The Work Room Interview: Jenny Johnson on Expanding the Erotic

Interview by Cassie Archdeacon

CA: In your course description, the Audre Lorde description of the butter pellet is amazing! How did you come to read Lorde's essay, and what has kept you drawn to it over the years?

JJ: When I was in graduate school, one of my mentors, Rick Barot, sent me a copy of Lorde’s essay “Uses of the Erotic” by mail. I guess, he’d had a gut feeling that I needed to read it. He was right! I’ve returned to it again and again ever since, learning something new from it every time. Most recently, I came back to it reading Pleasure Activism by adrienne maree brown with a group of friends in Pittsburgh. brown’s anthology opens with a reprint of Lorde’s essay. Together, we read the essay aloud around a dining room table. This time around I noticed that this idea-driven prose, which is so much about fully feeling, only contains one remarkable sensory image – a memory Lorde has of pinching a pellet of margarine. This erotic kernel from Lorde’s essay sparked the idea for the craft seminar. I am excited to teach fellow poets how to explore such kernels in their work. 

CA: You also refer to the difference between Eros and explicit sexuality. How do you define the two in your own writing?

JJ: Sex is something that has felt far too prescriptive and/or narrowly defined in my life, especially growing up as a queer woman and a gender non-conforming person. I know I’m not alone in feeling this way. Whereas to my mind, eros is all encompassing. Eros is sensation. Eros is self-consensual. Eros is mutually consensual. Eros is feeling tethered to your own awareness of what you and others might desire in a given moment. Eros is texture. Eros is surprise. Eros is play. Eros is finding language for. Eros is living acutely at your own edges – however you define those boundaries. 

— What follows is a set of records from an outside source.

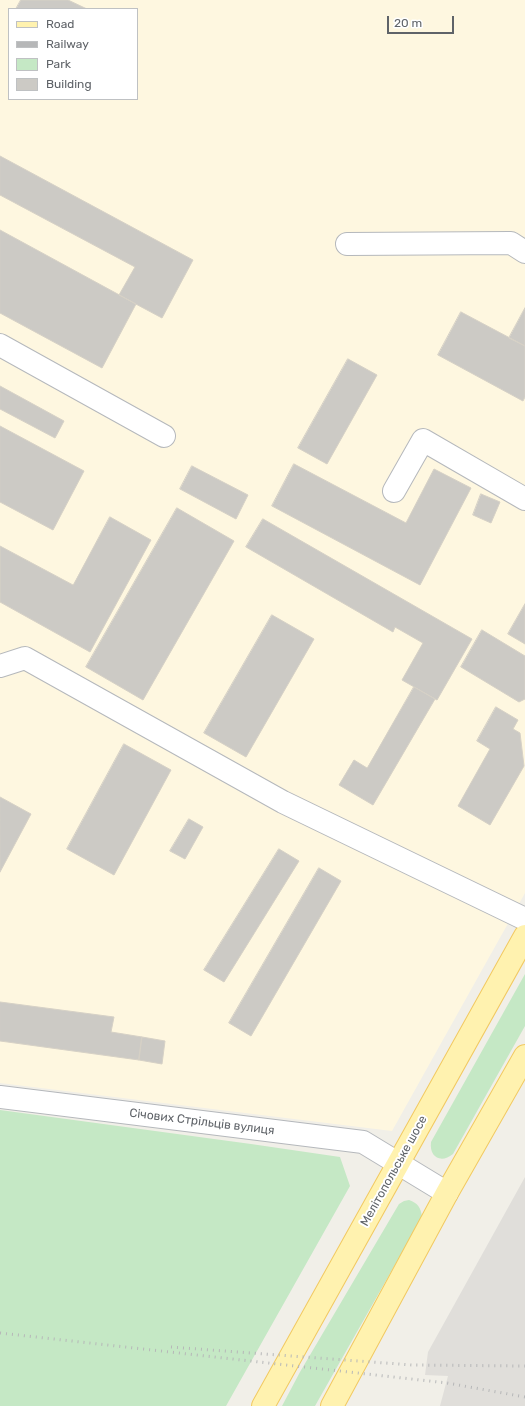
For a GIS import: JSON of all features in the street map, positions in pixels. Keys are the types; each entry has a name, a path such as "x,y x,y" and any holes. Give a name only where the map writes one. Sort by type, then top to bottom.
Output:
{"main road":[{"name":"Мелітопольське шосе","path":"263,1406 525,936"},
{"path":"332,1406 447,1194 525,1056"}],"street":[{"path":"347,244 511,243 525,252"},
{"path":"0,345 164,436"},
{"path":"394,491 423,440 525,499"},
{"path":"0,666 25,658 283,802 525,919"},
{"name":"Січових Стрільців вулиця","path":"0,1097 363,1142 447,1194"}],"shaded area":[{"path":"0,0 525,0 525,893 392,1131 0,1083"},
{"path":"525,1177 525,1406 440,1406 448,1376 425,1375 428,1352"}],"green space":[{"path":"525,974 525,1026 453,1154 449,1157 440,1159 432,1152 431,1142"},
{"path":"0,1110 340,1157 350,1186 226,1406 0,1406"},
{"path":"409,1200 418,1206 422,1217 315,1406 282,1406 300,1372 399,1204"}],"building":[{"path":"21,0 68,0 85,8 17,8"},
{"path":"0,156 193,260 162,318 119,295 135,267 0,195"},
{"path":"0,230 136,304 102,368 0,313"},
{"path":"525,308 525,346 509,338"},
{"path":"461,312 525,346 525,397 523,401 438,355"},
{"path":"348,359 377,375 327,464 298,448"},
{"path":"0,386 64,421 55,438 0,409"},
{"path":"0,426 84,471 53,530 0,502"},
{"path":"294,464 406,523 434,469 471,488 420,585 272,506"},
{"path":"192,466 248,495 236,519 180,489"},
{"path":"481,494 500,502 491,523 473,515"},
{"path":"177,508 234,541 143,700 86,667"},
{"path":"110,517 151,540 90,652 0,602 0,546 73,585"},
{"path":"263,519 472,639 437,700 402,680 423,643 395,627 393,632 246,547"},
{"path":"525,604 525,644 508,634"},
{"path":"272,615 314,639 246,757 204,733"},
{"path":"482,630 525,656 525,699 519,702 461,667"},
{"path":"414,687 435,699 373,805 339,785 354,760 367,768"},
{"path":"496,707 518,720 513,729 520,733 524,766 490,825 458,806 490,749 477,741"},
{"path":"124,744 171,770 114,875 67,849"},
{"path":"0,797 31,814 0,872"},
{"path":"189,819 203,827 185,859 170,851"},
{"path":"279,849 299,861 224,982 204,970"},
{"path":"319,868 341,881 251,1036 229,1023"},
{"path":"0,1002 114,1017 111,1032 142,1037 139,1060 0,1041"},
{"path":"142,1037 165,1041 162,1064 139,1060"}],"railway":[{"path":"0,1333 447,1383 525,1397"},
{"path":"171,1347 412,1365 525,1366"}]}
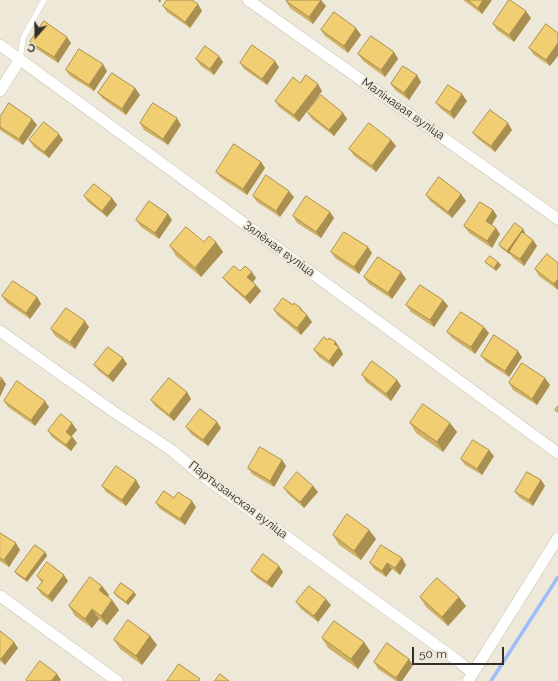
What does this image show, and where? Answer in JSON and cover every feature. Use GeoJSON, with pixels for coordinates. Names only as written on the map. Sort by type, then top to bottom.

Lately in my work, I’ve been interested in what happens if we walk eros back to early moments of joyful sensation, which can be unexpectedly quotidian. Here’s an example. A recent poem of mine, “Submission,” begins with a memory I have of being in the backseat of a car on a long car trip as a kid. For what felt like hours but was probably only a few minutes, I held a hat that I loved out the window, feeling the strength of the wind. The whole time the hat was in my grip and sailing about in the wind, I kept asking myself, “What if I let go?” At last, I did. I let go of the hat. And then as expected, I lost it and I felt kind of silly. But I’ve never forgotten the internal sensation of asking myself: What if? For me, eros is also what if.

CA: Who are some of your favorite writers, or what are some of your favorite, works that “expand the erotic”?

JJ: For the craft seminar, I’ve assembled a big packet of poems which includes work by Sappho, Nikki Giovanni, Natalie Diaz, Jericho Brown, Oliver Baez Bendorf, Paisley Rekdal, Richie Hoffman, Thom Gunn, Marilyn Hacker, Gerald Stern, Sharon Olds, and Carl Phillips. Some other writers who’ve expanded my sense of the erotic include Samuel Ace, Rickey Laurentiis, Dorothy Allison, francine j. harris, Garth Greenwell, and Patrick Califia. I’m also a big fan of the work of Daemonumx, creator of the leatherdyke zine Fist. But ultimately, I think the expansion of the erotic is something that we can all be co-creators in. So, I’m excited to see what folks generate when we gather together in October!